**What you have to do:**
Transcribe the data in full and exactly, omitting any pictures.

**Camera settings data:**
▽

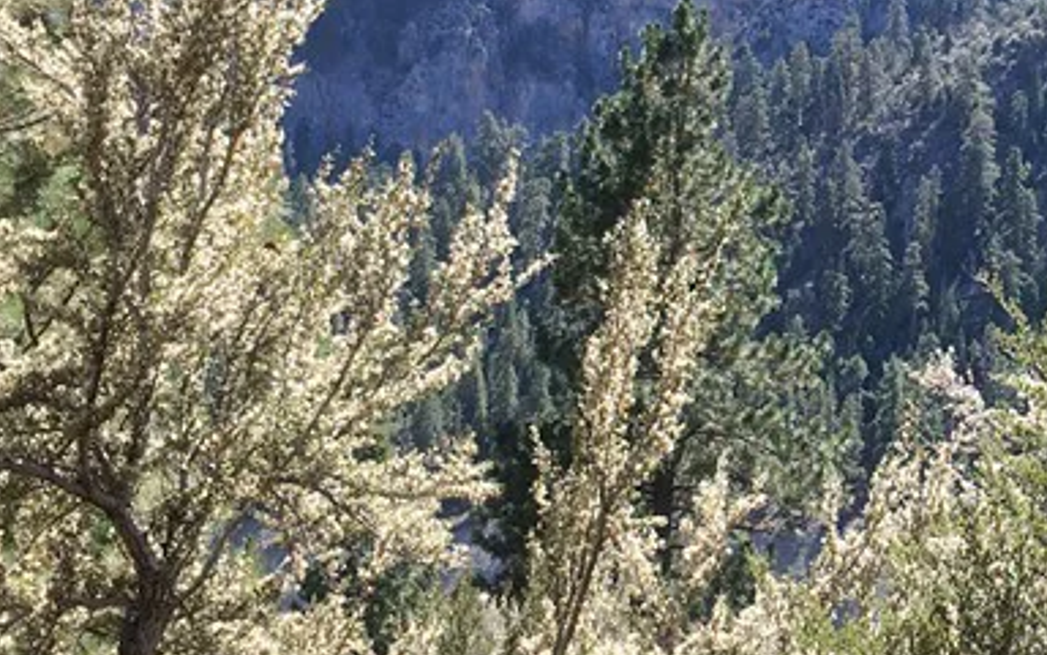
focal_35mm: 82
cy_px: 205
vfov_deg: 15.9
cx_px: 995
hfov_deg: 24.3
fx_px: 2340
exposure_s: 1/530
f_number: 2.2
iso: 25
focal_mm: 4.15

△

**Task response:**
focal_35mm: 82
cy_px: 205
vfov_deg: 15.9
cx_px: 995
hfov_deg: 24.3
fx_px: 2340
exposure_s: 1/530
f_number: 2.2
iso: 25
focal_mm: 4.15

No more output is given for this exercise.